The old question: technicals or fundamentals?
There are generally three broad categories of forex traders pertaining to what they
base their trading decisions on:
1. the technical trader,
2. the fundamental trader,
3. the trader who combines both technicals and fundamentals.

Each type of trader has a distinctively different way of interpreting the currency
market based on his or her own opinions.
Technical trading
A technical trader believes that historical data has a big role in the forecasting of
future price action, and is thus devoted to currency price chart analysis, making use
of various charting tools such as support and resistance levels, trendlines and a
myriad of chart indicators to understand past price behaviour so as to predict what
the market will do next.

Most forex traders employ some kind of technical analysis to help them make
trading decisions. In fact, technical analysis of the forex market is so prevalent
among market players that self-fulfilling prophecies often occur at price levels
where people’s responses become quite predictable; that is, you will know if most
players will buy or sell at those levels due to their historical significance. Technical
traders assume that everything that is to be known about the market has already
been factored into the current price.


Fundamentals trading
The second category is the fundamental trader who weighs and analyzes the various
economic news and information relating to the country of a particular currency in
order to come up with a fair evaluation of the value of that currency relative to
another. Fundamental traders believe that the exchange rate of currencies are
largely driven by economic and geopolitical conditions, aside from central bank
interventions, and will keep track of economic data such as trade balances,
inflation, Gross Domestic Product (GDP), unemployment rates, interest rates and
so on. They are also concerned about what policymakers have to say regarding the
monetary policy of the country, and will keep on top of these when speeches
are scheduled.

Combing technicals and fundamentals
Since there are advantages of analyzing the forex market from these two different
fields, it would be too restrictive to just side with one area and ignore the other. The
most effective traders tend to make trading decisions based on a combination of
both technical and fundamental factors in order to get a feel of the overall market
sentiment, and then decide to either trade that sentiment or to trade against it taking
a contrarian approach.

The strategies taught in this book must always be combined with the prevailing
market sentiment, which is influenced mainly by fundamentals.


Method is malleable
I believe that an important factor of trading success lies in the matching of Method
with the trader’s own personality and trading style. Some strategies may work well
for some traders, but may not have the same results for others over a period of time.

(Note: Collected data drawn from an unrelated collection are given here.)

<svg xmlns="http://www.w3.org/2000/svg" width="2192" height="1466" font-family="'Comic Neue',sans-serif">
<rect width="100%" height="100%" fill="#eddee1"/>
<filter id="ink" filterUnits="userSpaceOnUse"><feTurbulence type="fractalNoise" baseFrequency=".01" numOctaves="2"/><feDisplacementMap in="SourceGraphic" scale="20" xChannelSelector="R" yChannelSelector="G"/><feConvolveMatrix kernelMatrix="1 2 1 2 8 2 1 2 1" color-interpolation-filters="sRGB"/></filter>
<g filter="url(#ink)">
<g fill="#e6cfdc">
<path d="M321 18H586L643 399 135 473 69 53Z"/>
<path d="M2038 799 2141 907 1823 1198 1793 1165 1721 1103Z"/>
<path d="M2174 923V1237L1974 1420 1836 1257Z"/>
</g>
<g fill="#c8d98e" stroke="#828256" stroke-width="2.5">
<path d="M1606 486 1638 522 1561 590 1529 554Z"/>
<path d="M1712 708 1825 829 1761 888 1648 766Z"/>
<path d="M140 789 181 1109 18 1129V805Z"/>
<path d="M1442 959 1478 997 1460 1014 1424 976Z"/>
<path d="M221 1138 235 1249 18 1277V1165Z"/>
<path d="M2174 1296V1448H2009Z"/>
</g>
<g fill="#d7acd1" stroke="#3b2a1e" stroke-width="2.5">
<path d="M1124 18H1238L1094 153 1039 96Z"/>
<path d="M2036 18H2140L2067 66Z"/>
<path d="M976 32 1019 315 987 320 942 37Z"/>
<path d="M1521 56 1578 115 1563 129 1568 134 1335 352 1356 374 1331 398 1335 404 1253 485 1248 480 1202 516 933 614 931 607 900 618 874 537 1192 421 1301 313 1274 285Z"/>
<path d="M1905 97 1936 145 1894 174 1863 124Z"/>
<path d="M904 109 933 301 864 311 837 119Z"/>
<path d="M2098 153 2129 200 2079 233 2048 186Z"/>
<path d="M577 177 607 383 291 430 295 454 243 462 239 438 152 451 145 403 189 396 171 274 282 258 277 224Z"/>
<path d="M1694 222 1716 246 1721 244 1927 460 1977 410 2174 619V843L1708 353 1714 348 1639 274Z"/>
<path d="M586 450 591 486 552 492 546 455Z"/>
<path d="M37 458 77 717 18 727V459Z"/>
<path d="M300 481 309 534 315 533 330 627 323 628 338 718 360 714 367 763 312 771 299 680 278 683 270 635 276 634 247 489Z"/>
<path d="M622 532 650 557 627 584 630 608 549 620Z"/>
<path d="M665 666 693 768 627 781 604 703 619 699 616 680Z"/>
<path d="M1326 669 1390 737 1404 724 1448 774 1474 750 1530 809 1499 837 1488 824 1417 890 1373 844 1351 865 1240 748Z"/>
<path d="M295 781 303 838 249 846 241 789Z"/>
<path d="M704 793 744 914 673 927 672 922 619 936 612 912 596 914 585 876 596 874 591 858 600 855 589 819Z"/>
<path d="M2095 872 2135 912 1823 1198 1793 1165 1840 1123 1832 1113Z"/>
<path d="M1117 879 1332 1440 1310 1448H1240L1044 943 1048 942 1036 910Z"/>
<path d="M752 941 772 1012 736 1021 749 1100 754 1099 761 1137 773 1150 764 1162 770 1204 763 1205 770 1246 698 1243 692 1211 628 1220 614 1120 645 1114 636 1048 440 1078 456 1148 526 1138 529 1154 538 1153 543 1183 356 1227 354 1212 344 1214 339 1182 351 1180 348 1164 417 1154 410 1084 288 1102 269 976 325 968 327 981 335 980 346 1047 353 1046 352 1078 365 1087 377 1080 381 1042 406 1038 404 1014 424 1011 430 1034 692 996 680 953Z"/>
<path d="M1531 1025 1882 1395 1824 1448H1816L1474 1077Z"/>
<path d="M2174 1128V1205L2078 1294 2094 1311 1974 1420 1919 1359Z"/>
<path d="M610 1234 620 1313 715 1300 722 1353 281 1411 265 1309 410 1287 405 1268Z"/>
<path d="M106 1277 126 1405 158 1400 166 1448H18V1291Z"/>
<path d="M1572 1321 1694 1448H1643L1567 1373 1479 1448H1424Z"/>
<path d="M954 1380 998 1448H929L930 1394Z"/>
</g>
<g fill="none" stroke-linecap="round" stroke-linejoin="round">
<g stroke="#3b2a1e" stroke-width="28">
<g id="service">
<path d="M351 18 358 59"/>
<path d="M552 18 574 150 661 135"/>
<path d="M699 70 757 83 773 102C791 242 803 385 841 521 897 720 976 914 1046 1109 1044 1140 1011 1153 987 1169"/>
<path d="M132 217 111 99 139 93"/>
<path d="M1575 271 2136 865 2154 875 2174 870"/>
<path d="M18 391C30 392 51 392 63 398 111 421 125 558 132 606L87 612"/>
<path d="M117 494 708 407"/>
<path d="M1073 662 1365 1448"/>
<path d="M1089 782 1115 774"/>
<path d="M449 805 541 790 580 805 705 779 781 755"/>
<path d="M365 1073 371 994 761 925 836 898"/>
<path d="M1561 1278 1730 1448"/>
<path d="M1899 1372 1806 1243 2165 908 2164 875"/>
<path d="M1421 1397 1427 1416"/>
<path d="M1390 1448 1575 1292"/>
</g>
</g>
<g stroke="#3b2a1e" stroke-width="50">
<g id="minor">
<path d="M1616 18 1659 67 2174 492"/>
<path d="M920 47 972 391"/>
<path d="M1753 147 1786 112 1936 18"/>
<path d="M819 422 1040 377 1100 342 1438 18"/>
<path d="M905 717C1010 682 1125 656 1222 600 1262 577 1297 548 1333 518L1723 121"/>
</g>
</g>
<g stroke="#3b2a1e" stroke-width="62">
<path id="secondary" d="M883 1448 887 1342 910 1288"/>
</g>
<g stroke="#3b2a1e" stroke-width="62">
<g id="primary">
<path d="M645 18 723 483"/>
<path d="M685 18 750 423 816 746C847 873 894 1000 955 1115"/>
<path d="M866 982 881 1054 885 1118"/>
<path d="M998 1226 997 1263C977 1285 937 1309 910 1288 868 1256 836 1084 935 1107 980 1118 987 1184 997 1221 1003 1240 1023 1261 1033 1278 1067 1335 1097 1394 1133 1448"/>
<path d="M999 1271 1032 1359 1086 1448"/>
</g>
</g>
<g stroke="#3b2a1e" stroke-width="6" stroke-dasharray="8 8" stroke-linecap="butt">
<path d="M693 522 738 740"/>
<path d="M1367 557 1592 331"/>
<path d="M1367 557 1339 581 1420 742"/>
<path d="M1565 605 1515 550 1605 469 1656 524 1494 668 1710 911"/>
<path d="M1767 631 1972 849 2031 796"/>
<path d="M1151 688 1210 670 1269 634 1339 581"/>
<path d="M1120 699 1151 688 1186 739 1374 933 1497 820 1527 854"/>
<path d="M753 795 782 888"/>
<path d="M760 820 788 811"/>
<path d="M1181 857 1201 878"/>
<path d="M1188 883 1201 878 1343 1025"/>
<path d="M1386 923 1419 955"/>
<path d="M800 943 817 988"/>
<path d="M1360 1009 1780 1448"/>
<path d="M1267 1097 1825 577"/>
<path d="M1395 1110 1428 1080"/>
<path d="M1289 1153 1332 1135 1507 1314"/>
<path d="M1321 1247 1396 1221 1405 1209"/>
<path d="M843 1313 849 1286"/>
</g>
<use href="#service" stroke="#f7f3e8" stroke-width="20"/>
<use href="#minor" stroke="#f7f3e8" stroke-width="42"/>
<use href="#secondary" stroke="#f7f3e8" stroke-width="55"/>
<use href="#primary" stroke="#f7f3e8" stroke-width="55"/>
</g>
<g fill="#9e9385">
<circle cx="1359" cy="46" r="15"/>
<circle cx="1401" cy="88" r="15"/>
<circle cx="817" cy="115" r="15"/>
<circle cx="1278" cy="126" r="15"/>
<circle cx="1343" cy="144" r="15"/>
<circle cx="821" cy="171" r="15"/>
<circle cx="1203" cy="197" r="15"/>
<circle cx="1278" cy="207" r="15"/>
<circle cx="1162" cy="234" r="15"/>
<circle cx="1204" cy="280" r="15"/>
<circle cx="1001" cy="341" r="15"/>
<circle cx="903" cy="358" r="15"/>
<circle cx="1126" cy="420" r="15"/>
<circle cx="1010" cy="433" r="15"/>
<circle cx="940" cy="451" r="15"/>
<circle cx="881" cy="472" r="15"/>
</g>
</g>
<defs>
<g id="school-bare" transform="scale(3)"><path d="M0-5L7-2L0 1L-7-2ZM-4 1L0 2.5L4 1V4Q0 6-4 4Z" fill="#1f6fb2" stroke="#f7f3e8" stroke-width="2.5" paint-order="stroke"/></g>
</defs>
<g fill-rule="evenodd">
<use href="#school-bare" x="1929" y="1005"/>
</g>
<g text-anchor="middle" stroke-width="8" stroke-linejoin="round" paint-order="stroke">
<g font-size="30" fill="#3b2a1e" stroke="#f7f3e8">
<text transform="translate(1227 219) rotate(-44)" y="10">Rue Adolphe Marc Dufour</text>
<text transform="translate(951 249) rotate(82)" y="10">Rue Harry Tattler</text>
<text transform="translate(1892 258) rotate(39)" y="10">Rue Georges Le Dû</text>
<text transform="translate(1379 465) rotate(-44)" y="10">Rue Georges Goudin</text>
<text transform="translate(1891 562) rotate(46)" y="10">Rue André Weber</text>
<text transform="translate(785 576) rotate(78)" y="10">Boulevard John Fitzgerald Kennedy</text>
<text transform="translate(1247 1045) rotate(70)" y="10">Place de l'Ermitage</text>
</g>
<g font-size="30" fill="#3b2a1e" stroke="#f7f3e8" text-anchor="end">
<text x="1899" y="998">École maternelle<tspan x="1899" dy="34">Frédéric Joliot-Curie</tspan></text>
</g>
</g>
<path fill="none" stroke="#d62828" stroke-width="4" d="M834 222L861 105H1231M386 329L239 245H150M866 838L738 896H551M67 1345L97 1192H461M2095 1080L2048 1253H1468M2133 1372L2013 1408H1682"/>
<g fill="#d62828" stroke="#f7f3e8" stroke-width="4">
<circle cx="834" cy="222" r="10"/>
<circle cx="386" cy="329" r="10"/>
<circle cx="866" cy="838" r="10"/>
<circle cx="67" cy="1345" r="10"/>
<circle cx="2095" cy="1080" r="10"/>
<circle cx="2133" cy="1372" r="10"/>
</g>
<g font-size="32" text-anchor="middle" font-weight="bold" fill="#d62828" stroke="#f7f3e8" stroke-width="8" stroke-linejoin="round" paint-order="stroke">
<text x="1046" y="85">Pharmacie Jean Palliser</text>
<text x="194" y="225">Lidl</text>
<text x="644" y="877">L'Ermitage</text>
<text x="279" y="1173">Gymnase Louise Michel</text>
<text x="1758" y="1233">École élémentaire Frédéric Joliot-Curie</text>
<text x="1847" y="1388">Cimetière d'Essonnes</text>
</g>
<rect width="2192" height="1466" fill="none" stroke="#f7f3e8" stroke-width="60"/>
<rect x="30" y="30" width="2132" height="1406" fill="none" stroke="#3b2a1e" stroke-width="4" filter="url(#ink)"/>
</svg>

This may seem puzzling for some people who are wondering that if something
works for someone, then it should work for other people as well. In trading, there
are so many other factors specific to each trader that can influence the overall
trading performance – his or her emotions, psychology, trading time frame, money
management rules, lifestyle, trading capital and so on.

The strategies included in this book are open to customisation according to your
own personal preference. While most of the strategies are meant for day or swing
trading, you have the freedom to adjust certain parameters to suit your own trading
time frame and/or other preferences.